_AUFGABENSTELLUNG_
a: Nennen Sie alle Ausdrücke, die im Text über die Heimatvertriebenen in Anführungszeichen stehen.
b: Schreiben Sie den Text über die Heimatvertriebenen im Anschluss an seinen letzten Satz weiter.

_DOKUMENT_

● ● ● ●

Seit Jahrzehnten strecken die Heimatvertriebenen beide Hände zur Verständigung und Versöhnung aus, doch keiner will sie so recht ergreifen. Hat man Angst, ist es das schlechte Gewissen, hat man Furcht vor der Wahrheit, den unleugbaren Fakten, die die Spuren von Flucht und Vertreibung sichtbar hinterlassen haben? Wer so viel Unheil und Unrecht erfahren hat wie wir Heimatvertriebenen, der braucht im Grunde nicht um Vergebung und Verzeihung zu bitten. Er könnte durchaus, auch das ist menschlich, ja allzu menschlich, Rache und Vergeltung fordern.
Dies ist heute ein gängiges politisches Vorgehen, überall in der Welt. Die Bekämpfung des Terrors beruht auf diesem Prinzip und erklärt die Vergeltung als legitimes Mittel der Politik. Wir nehmen die Nachrichten kaum noch wahr und erregen uns auch nicht, wenn die Spirale der Gewalt zwischen Israel und den Palästinensern nicht abreißt, jedes Attentat ein Folgeattentat nach sich zieht. Vergeltung ist ein Mittel der Politik, wenn sie auch gelegentlich von den Vereinten Nationen verurteilt wird. Auch der "Mauerbau" ist zwar ein geächtetes, gleichwohl praktiziertes Mittel der Politik.
Wir Heimatvertriebene wollen uns nicht verherrlichen und als "Heilige" hinstellen. Aber es muß vor aller Öffentlichkeit immer wieder kundgetan werden, daß wir schon 1950 in der "Charta der Heimatvertriebenen" feierlich auf Rache und Vergeltung verzichtet haben und uns auch heute noch strikt an diese Selbstverpflichtung halten. Dieses unser selbstloses und einzig auf die Gewinnung von Frieden hinzielendes Verhalten wird zwar gelegentlich seitens der Politik gewürdigt. Doch dies allein ist kein Grund für uns stolz zu sein.

● ● ● ●

_ANGEZEIGTE EINTRÄGE_
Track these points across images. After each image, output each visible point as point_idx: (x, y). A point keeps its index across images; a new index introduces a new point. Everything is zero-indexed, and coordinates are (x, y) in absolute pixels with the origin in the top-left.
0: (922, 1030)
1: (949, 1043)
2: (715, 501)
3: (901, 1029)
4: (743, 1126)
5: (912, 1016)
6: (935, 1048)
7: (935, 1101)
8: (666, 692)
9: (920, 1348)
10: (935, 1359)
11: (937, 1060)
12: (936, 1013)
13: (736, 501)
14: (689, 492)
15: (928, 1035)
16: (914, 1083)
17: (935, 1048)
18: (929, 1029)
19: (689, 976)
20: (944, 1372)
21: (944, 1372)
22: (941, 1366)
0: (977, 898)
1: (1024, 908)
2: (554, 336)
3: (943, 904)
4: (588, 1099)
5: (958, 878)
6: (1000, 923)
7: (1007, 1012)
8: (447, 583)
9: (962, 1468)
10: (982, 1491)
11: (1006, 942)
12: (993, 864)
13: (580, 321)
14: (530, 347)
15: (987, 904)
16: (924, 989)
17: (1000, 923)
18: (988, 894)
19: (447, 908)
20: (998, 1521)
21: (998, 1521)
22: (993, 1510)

● ● ● ●

_LÖSUNGEN_
a:
Mauerbau
Heilige
Charta der Heimatvertriebenen

b:
Dieselbe Politik beschimpft uns gleich im nächsten Atemzug, wenn wir Recht und Gerechtigkeit fordern und gegen erwiesene historische Lügen ankämpfen. Wir haben nämlich als Leidtragende die alte christliche Botschaft verinnerlicht, die da heißt: "Nur Gerechtigkeit schafft Frieden!" Mit dem Verzicht auf Rache und Vergeltung haben wir nicht auf unser Recht verzichtet, das "Recht auf die angestammte Heimat". Wenn auch andere meinen, das Recht sei im politischen Alltag nur unnötiger Ballast, ja "Dreck", den man unter den Teppich kehren könnte, halten wir uns an das Recht. Wenn es auch eine Illusion sein mag, wir Heimatvertriebenen glauben an die Gerechtigkeit und die Macht der historischen Wahrheit. Wer glaubt, der Vergangenheit entfliehen zu können, indem er sie ignoriert, der ist politisch naiv, der ist ein Phantast. Schlimmer, derjenige dient weder dem Frieden noch der Verständigung unter den Völkern. Auch Unrecht muß aufgearbeitet werden, man muß sich mit ihm befassen, in welchem Namen es auch immer begangen wurde.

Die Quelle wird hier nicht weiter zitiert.